### What the task asks
Sort through the entries below and pull out lines containing the word "affiliated".

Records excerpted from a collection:
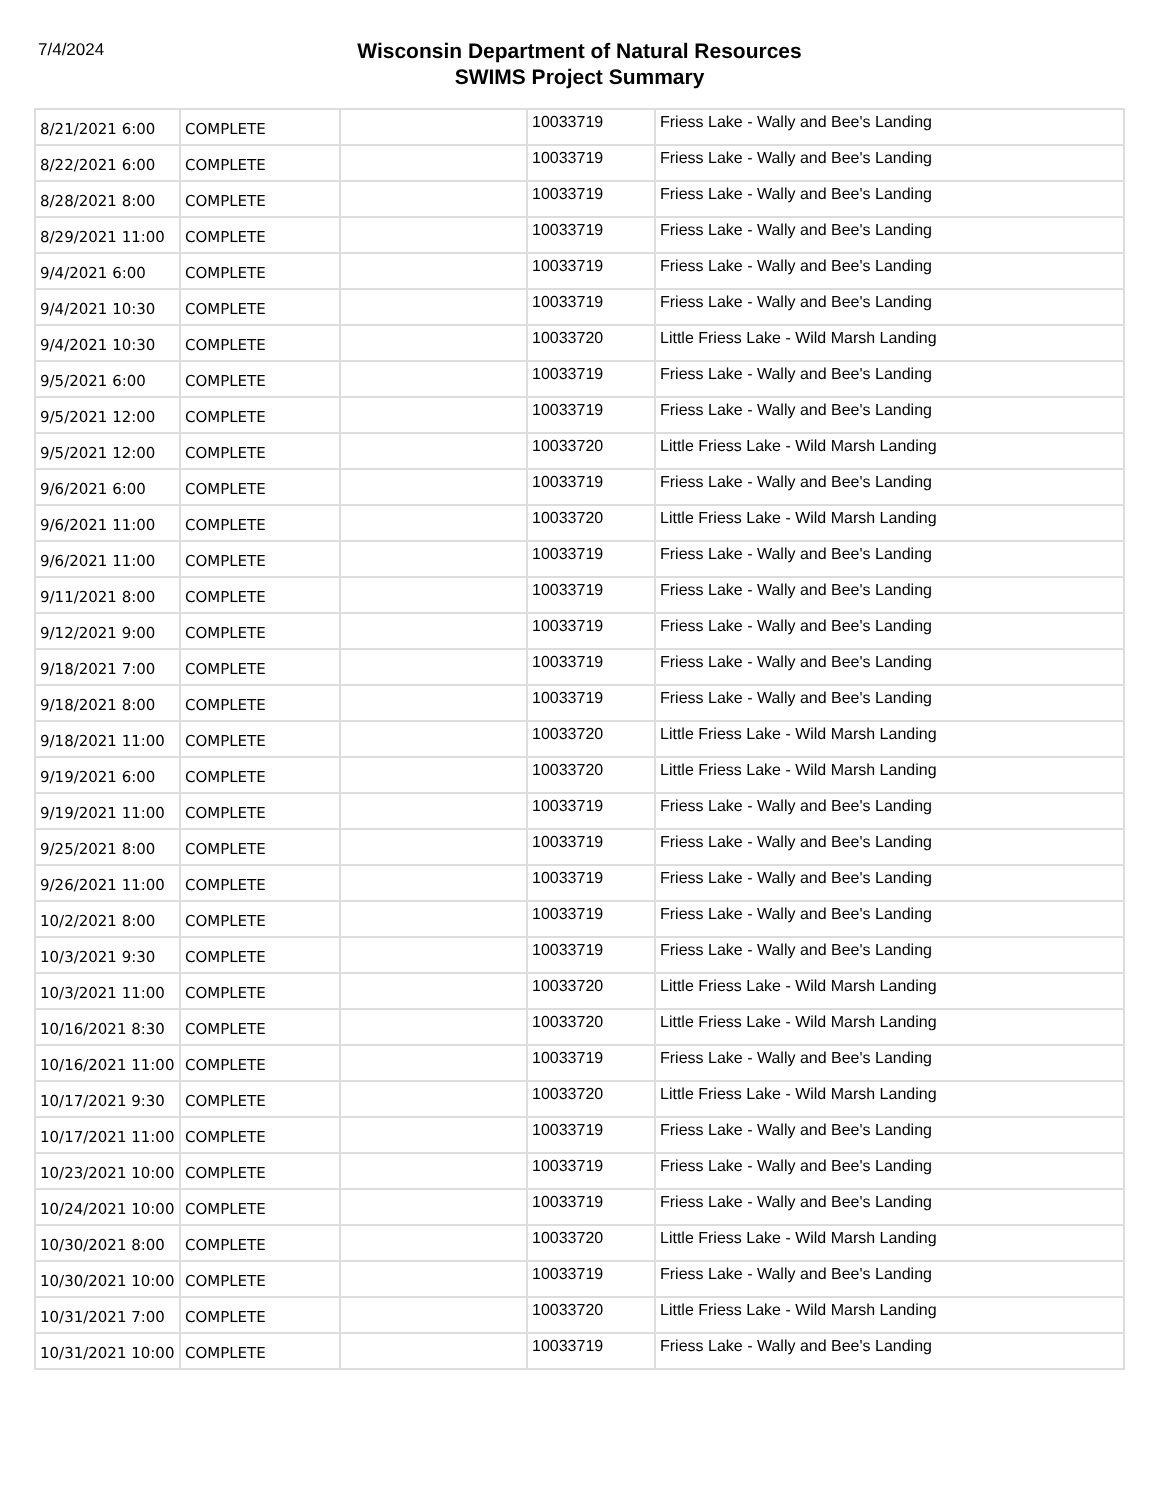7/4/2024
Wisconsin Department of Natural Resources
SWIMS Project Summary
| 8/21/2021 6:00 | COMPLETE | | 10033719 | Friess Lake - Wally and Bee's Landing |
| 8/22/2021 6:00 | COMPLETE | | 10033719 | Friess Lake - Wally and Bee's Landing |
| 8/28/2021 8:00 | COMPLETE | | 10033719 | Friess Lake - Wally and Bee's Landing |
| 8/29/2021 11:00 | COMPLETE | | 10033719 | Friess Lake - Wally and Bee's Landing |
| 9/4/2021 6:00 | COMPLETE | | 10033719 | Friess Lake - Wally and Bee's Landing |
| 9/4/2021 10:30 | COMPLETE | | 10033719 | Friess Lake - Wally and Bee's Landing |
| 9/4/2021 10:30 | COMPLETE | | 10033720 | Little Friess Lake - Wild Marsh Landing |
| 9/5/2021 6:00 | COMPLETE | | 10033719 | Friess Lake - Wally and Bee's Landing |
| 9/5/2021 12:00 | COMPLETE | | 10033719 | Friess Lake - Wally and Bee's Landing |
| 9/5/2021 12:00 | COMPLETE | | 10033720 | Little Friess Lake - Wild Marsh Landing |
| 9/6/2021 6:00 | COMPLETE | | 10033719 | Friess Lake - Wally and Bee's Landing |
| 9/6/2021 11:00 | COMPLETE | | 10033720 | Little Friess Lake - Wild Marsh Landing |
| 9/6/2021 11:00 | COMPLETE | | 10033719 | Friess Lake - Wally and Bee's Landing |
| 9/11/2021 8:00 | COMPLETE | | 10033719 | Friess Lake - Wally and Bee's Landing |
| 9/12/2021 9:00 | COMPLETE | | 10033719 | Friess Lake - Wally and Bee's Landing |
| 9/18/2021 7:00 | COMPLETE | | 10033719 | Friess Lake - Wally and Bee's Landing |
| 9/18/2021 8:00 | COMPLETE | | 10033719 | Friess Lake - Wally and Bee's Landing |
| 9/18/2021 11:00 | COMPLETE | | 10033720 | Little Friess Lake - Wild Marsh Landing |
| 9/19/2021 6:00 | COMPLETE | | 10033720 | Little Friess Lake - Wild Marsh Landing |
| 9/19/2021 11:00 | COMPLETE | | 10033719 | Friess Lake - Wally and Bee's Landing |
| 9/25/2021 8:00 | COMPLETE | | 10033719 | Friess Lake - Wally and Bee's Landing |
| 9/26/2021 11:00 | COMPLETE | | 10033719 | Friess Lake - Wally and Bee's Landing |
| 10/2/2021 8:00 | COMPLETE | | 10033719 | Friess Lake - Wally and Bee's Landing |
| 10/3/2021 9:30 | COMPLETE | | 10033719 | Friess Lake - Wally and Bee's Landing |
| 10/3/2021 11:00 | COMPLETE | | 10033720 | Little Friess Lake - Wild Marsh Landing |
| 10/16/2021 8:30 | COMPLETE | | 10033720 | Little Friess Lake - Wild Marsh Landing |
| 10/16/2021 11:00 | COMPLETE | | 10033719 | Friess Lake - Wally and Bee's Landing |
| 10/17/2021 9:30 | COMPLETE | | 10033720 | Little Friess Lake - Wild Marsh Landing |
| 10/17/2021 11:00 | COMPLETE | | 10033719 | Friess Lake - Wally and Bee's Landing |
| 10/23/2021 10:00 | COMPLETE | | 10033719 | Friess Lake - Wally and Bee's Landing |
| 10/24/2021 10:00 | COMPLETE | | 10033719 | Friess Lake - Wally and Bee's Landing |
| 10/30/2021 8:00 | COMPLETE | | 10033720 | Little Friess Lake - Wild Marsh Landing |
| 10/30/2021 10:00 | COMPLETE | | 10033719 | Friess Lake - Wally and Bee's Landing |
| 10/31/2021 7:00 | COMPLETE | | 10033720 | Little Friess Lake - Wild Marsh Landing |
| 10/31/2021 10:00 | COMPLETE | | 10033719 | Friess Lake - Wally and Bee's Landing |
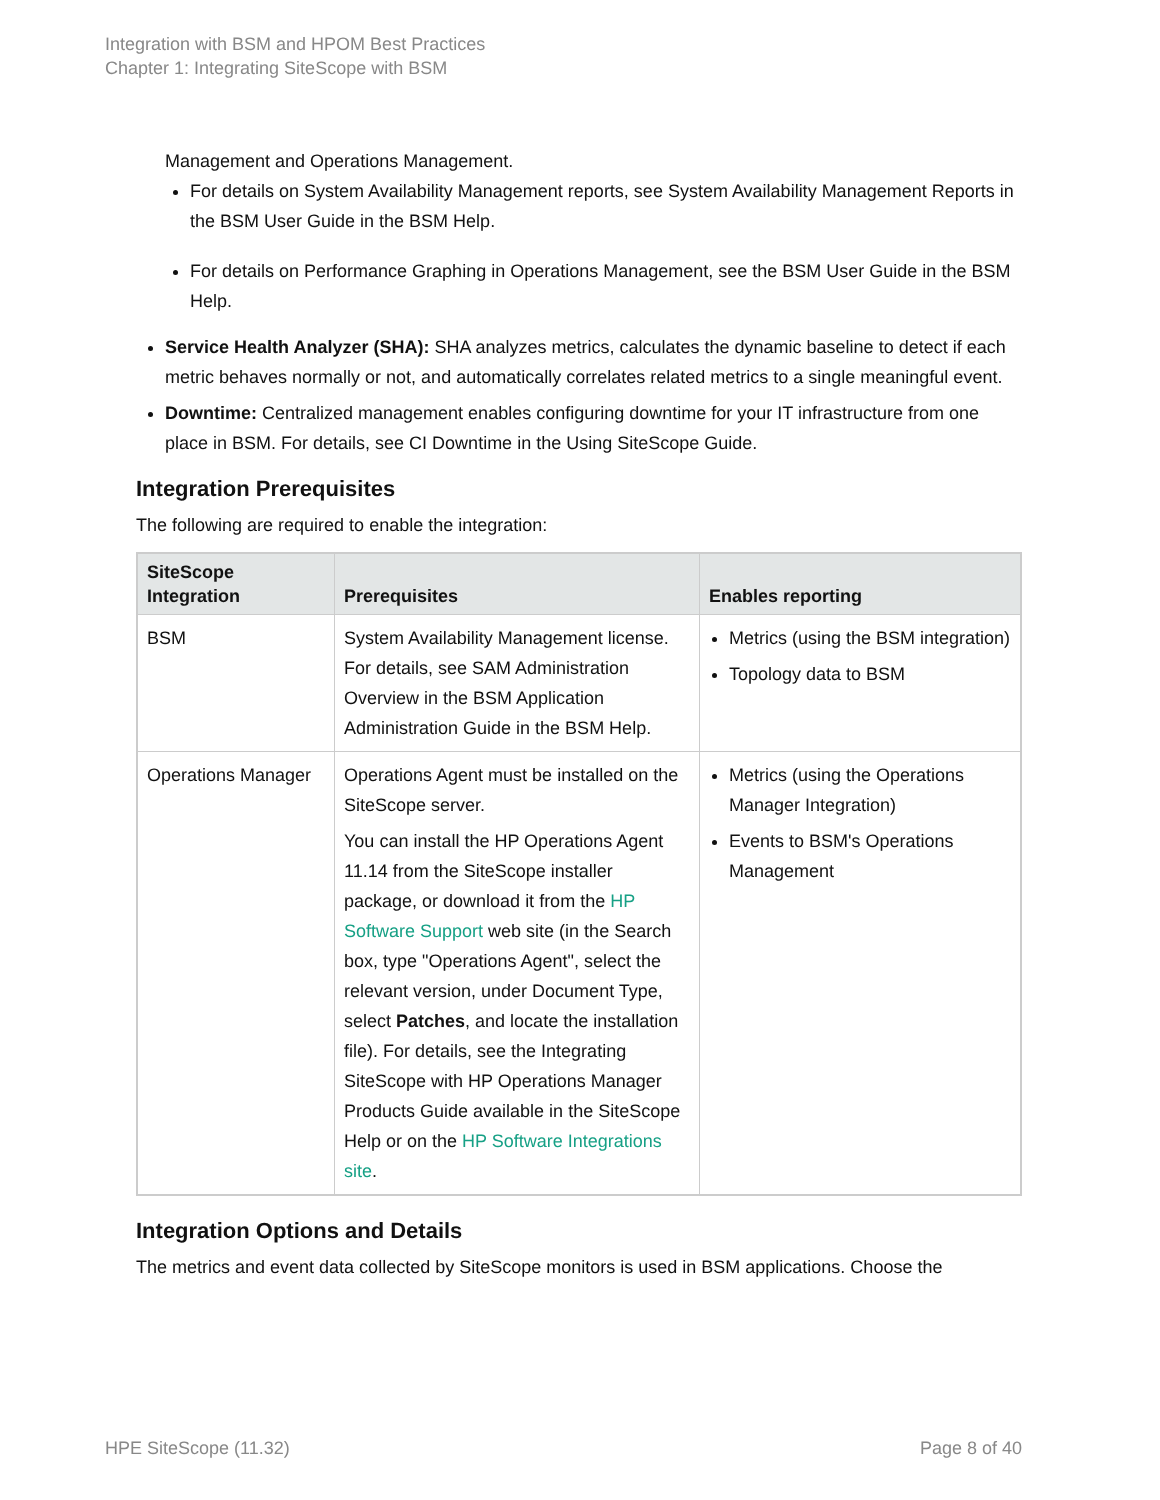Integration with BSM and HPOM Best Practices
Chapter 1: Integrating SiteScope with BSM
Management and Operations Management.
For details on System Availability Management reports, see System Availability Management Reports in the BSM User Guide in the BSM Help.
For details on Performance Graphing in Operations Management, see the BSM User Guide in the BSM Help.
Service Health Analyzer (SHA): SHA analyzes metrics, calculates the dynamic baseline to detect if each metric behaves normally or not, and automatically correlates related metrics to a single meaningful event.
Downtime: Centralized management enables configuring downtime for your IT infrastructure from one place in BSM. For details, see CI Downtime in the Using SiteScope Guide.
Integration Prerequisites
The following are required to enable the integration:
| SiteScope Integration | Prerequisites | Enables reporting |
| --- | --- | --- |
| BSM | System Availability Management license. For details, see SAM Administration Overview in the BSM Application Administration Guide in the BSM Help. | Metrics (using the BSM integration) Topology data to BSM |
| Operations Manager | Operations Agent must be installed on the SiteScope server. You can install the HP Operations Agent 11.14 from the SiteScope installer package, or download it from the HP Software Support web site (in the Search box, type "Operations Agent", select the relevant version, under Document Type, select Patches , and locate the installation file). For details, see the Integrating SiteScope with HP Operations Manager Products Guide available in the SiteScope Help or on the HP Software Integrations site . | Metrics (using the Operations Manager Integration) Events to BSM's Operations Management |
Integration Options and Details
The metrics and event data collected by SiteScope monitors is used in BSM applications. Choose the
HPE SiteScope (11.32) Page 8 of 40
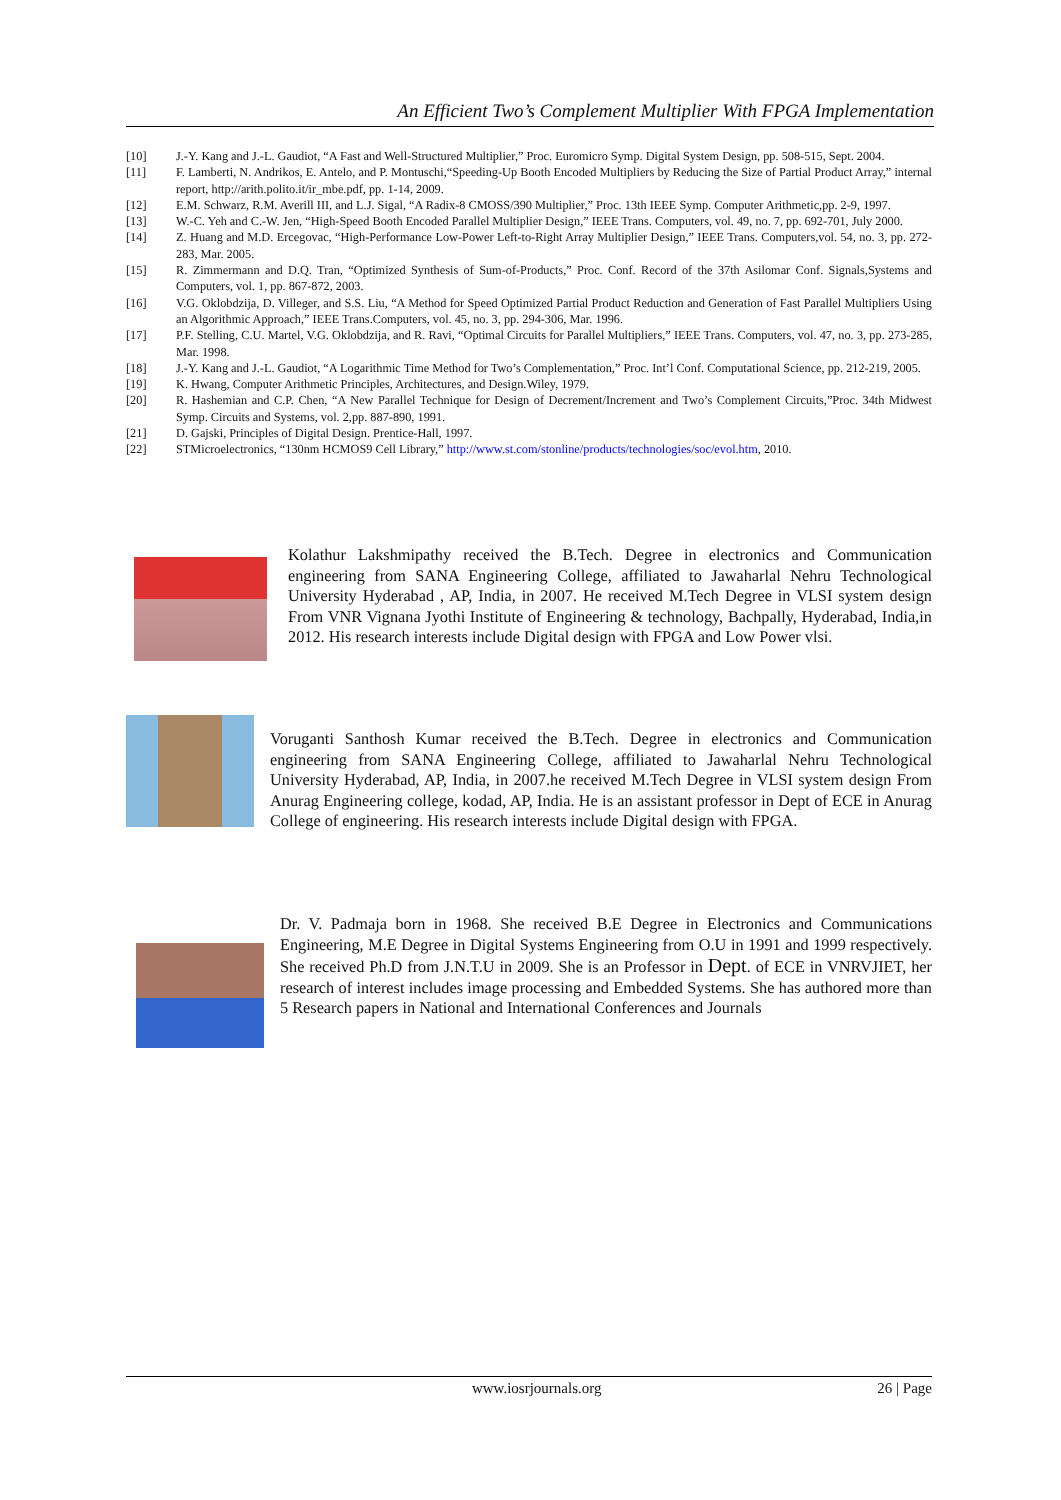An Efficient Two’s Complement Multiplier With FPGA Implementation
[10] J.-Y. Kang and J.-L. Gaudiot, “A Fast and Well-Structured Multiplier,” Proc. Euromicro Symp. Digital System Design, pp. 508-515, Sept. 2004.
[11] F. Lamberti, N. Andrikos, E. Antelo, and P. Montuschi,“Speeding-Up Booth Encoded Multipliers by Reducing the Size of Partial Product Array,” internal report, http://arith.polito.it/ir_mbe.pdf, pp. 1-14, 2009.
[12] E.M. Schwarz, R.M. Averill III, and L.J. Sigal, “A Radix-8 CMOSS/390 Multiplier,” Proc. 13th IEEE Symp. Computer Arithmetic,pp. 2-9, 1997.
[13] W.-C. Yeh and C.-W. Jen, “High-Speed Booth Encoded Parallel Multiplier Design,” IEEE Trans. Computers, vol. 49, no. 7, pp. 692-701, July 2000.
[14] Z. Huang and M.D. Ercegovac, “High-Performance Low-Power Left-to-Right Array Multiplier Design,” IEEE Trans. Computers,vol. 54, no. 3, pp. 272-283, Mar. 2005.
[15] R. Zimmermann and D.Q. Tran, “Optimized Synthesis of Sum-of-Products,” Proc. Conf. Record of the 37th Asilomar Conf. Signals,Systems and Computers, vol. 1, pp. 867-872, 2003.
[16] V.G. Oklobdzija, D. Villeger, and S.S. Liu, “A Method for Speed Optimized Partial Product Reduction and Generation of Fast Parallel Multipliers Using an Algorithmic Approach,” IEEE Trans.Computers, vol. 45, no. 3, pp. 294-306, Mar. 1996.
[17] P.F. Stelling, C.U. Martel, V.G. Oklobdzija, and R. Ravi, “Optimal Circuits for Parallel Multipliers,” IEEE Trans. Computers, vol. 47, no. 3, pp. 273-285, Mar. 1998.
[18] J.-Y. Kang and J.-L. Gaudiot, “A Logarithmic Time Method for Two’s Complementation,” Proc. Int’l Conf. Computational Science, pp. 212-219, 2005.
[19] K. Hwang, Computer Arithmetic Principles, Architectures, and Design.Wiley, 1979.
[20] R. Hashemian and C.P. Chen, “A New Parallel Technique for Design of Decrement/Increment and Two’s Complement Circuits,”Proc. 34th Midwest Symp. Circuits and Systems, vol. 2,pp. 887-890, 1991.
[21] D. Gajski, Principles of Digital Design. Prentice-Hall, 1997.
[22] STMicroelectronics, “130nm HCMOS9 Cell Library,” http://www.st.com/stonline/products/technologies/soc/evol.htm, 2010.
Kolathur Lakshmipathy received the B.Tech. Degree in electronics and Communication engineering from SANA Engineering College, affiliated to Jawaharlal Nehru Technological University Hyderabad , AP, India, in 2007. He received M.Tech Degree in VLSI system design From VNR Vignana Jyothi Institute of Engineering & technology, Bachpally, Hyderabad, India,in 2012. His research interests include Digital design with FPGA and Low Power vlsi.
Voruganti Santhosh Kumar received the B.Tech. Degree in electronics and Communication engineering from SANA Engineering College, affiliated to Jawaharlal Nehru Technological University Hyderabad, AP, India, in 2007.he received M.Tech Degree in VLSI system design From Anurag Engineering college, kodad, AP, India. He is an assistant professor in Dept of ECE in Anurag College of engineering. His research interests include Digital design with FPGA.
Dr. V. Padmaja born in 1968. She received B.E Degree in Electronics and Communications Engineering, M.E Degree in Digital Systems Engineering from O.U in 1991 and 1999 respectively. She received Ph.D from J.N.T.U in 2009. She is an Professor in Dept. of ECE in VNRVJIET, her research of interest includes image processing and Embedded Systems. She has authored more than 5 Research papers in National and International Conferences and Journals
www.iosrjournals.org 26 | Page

### Response to this task
Kolathur Lakshmipathy received the B.Tech. Degree in electronics and Communication engineering from SANA Engineering College, affiliated to Jawaharlal Nehru Technological University Hyderabad , AP, India, in 2007. He received M.Tech Degree in VLSI system design From VNR Vignana Jyothi Institute of Engineering & technology, Bachpally, Hyderabad, India,in 2012. His research interests include Digital design with FPGA and Low Power vlsi.
Voruganti Santhosh Kumar received the B.Tech. Degree in electronics and Communication engineering from SANA Engineering College, affiliated to Jawaharlal Nehru Technological University Hyderabad, AP, India, in 2007.he received M.Tech Degree in VLSI system design From Anurag Engineering college, kodad, AP, India. He is an assistant professor in Dept of ECE in Anurag College of engineering. His research interests include Digital design with FPGA.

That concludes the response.